The LaCrosse is about as good
as it gets with American sedans. The only other American car that
matches up to the LaCrosse is the slightly larger Ford Taurus. The
LaCrosse is better looking; the Taurus in side view suggests it was
separated at birth from the Berlin Wall. The Taurus has more technology
standard or available and a bit less chrome. (What about Cadillac? The
CTS doesn't compete with Lexus because the CTS is seen as a driver's
car, and performance is something Lexus isn't about except with the
IS350, and the once-competitive STS and DTS are getting long in the
tooth. When they're refreshed Cadillac can take aim once again.)
If you can live with rear-wheel-drive or prefer it, then you also have to look at the Hyundai Genesis. The Genesis is the bang-for-the-buck leader among cars selling for $35,000-$45,000 and a threat to every car selling for less than $60,000. It's that good. Actually, the Hyundai that's more comparable is the 2011 Hyundai Sonata, a breathtaking car that costs at most $28,000; it only has a four-cylinder, but a turbo four is coming that will equal Buick's V6. And with things such as Bluetooth and the USB jack standard, it's easier to configure the car.

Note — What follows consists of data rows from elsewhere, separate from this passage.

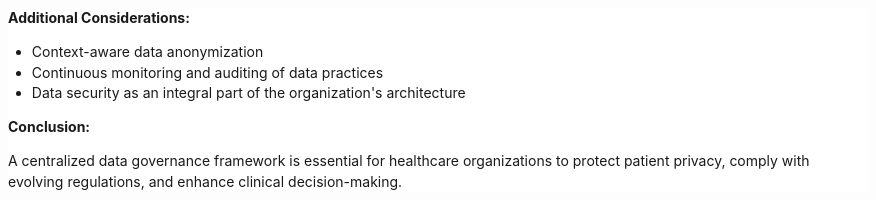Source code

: **Additional Considerations:**

- Context-aware data anonymization
- Continuous monitoring and auditing of data practices
- Data security as an integral part of the organization's architecture

**Conclusion:**

A centralized data governance framework is essential for healthcare organizations to protect patient privacy, comply with evolving regulations, and enhance clinical decision-making.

Buick sees the target car as the Lexus ES350. Not necessarily that they'll draw every ES350 wannabe-buyer into a Buick showroom, but Buick has a reasonable chance of convincing its buyer demographic that the LaCrosse comes close. And the LaCrosse is bigger inside, not hard since at 197 inches it's six inches longer outside. It's also a bit roomier in back than the Acura TL. The Toyota Avalon is a legitimate competitor with no significant disadvantages other than lack of all-wheel-drive and the current stigma of the Toyota name. The Ford Taurus is an even bigger car outside (203 inches) but in many ways comparable.
Other competitors in the midsize segment include the Ford Fusion and Mercury Milan (not as nice inside or out, less so the Mercury), Chevrolet Malibu (smaller, not as comfy), the Honda Accord (roomy, a bit ungainly outside until the 2011 model arrives), the Toyota Camry (a good deal now, with shell-shocked dealers offering 0%, five-year financing), and Nissan Altima (very good car, sportier). The Chrysler Sebring is midsized but not competitive.
If you're looking at used cars, the first-generation LaCrosse of 2005-2009 is a different and less desirable car. Except in reliability, where it was the top-rated midsize car in three-year reliabity, accoding to J.D. Power & Associates. It's nothing much to look at outside or in, Bluetooth wasn't available until the 2009 year, and most models had unconvincing petro-wood trim and the short-nap mouse fur upholstery if you were too cheap to go with leather. All of which means you might pick one up as a bargain, demand for cars like this being modest. It should be cheap to maintain, since GM got its act together on reliability several years before Buick got its act together on styling. But really, if you want a LaCrosse, you want the 2010.